Tag: 2012, Caitlin Gerard, cinema-S, horror, M. J. Gallagher
Ashley è una ragazza con evidenti problemi psicologici che si è appena trasferita in un campus universitario: frequentando una videochat anonima si imbatte nell’inquietante Smiley, una sorta di serial killer che sembra vivere assurdamente all’interno di internet.
In breve. Interessante per quanto non esente da difetti, vive su una buona idea ed è destinato, forse, a diventare cult: da procurarsi quanto prima per chi ama l’horror senza pregiudizi, gli altri possono visionare ma senza eccessive aspettative. Leggermente sottotono per alcune trovate da film “adolescenziale”, contiene un doppio (triplo?) finale che vale da solo, probabilmente, il costo del DVD o il prezzo del biglietto.
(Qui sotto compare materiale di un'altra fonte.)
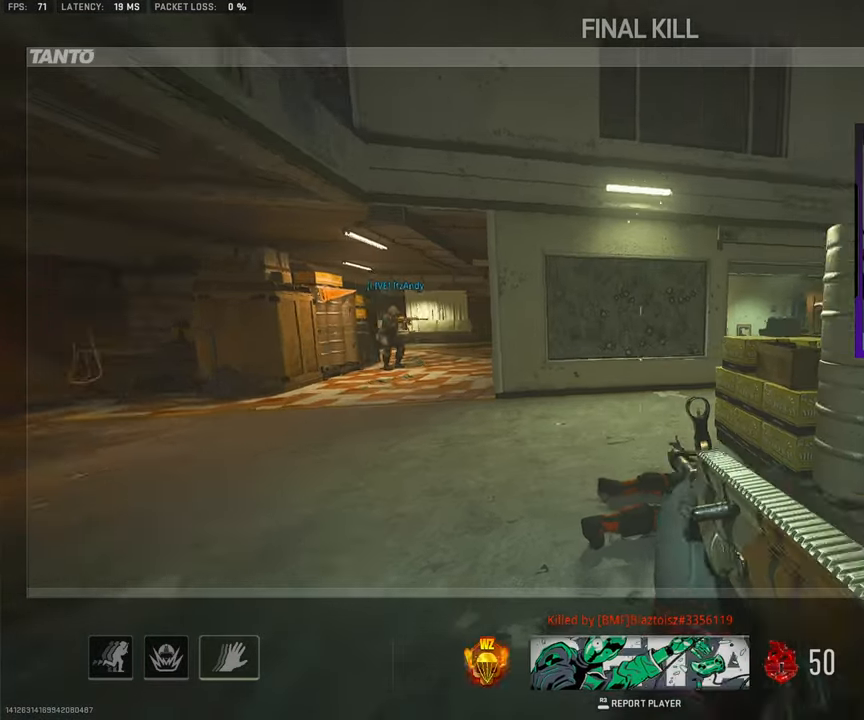
{"buttons": [], "left_stick": "up", "right_stick": "center", "events": [[150, "L3", "down"], [300, "L3", "up"]]}
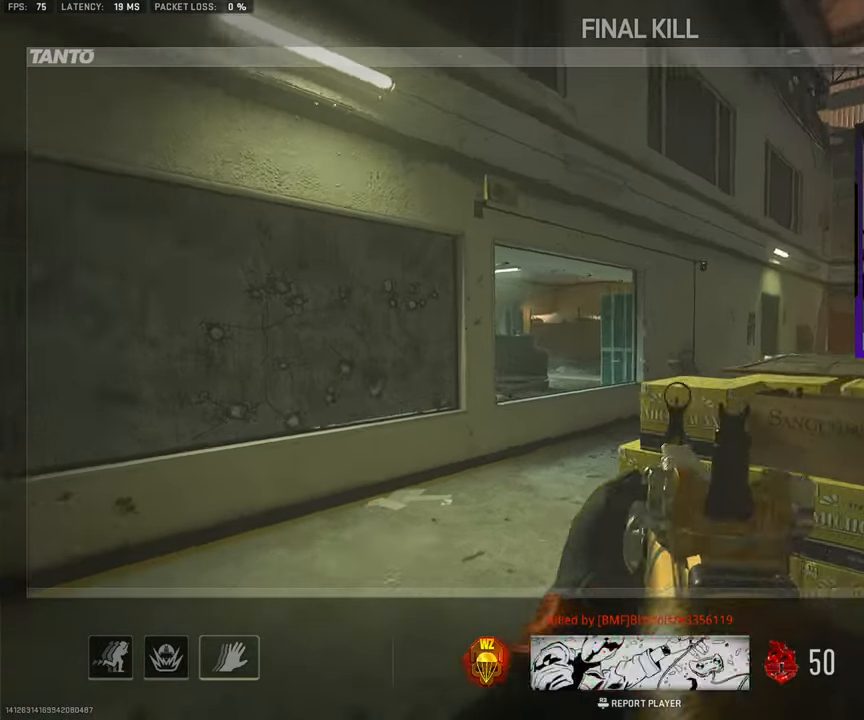
{"buttons": ["L3"], "left_stick": "up", "right_stick": "center", "events": [[50, "L3", "down"], [200, "L3", "up"], [367, "L3", "down"]]}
La storia è di quelle già sentite: un campus universitario ospiterà molto presto gli omicidi di un singolare serial killer, che opera apparentemente attraverso internet e diffonde il panico mediante una semplice “evocazione” in chat. La storia si focalizza sulla figura di Ashley, ragazza fragile e matricola dal carattere problematico (la bellezza discreta e riservata di Caitlin Gerard, qui in versione nerd con qualche turba mentale), con una storia travagliata alle spalle e la tendenza a isolarsi dal mondo, in perenne conflitto con la sana curiosità di vivere la propria storia. Nel gioco del “tutti sospettati” – perchè Smiley non poteva, in un certo senso, agli occhi dello spettatore disilluso del nuovo millennio, essere davvero un prodotto di internet – neanche la soluzione a cui tutti potrebbero pensare sarà quella giusta, e come se non bastasse sarà necessario vedere il film fino all’ultimo fotogramma per capacitarsi realmente dell’accaduto. A dirla tutta qualche spiegazione indispensabile manca pure, il collage che si ricompone non riesce a convincere al 100%, come se Gallagher si fosse divertito a disorientare il proprio pubblico, e questo rassicura un po’ tutti nel credere che, per quanto meritevole, non si tratti del film del millennio.
La frase di evocazione del mostro, di per sè è tutta una programma: “l’ho fatto per divertimento“ ripetuto tre volte, il che suona denso di un significato ulteriore se riferito, come pare, ad una generazione smarrita, vaporizzata, senza cervello, superficiale ed intrinsecamente cattiva, che non riesce a fare nulla di diverso dal praticare l’edonismo più sfrenato. Detta così potrebbe far sorridere, e vi garantisco che molti non potranno fare a meno di cercare “smiley urban legend” su Google, e questo – già di suo – non fa che denotare una natura innegabilmente commerciale, e non per questo negativa per forza, del film stesso. Innegabile, direi, ed il film funziona, possiede un buon ritmo nonostante qualche difetto, a mio parere perdonabile, legato ad un’eccessiva diluizione della trama, troppo allungata e troppo smarrita, forse, nelle spiegazioni accademiche degli avvenimenti. Evidentemente a Gallagher piace il meta-cinema, eppure riesce a costruire un personaggio che non potrà che ricordare, magari involontariamente, la figura travagliata della protagonista de “Il profumo della signora in nero“.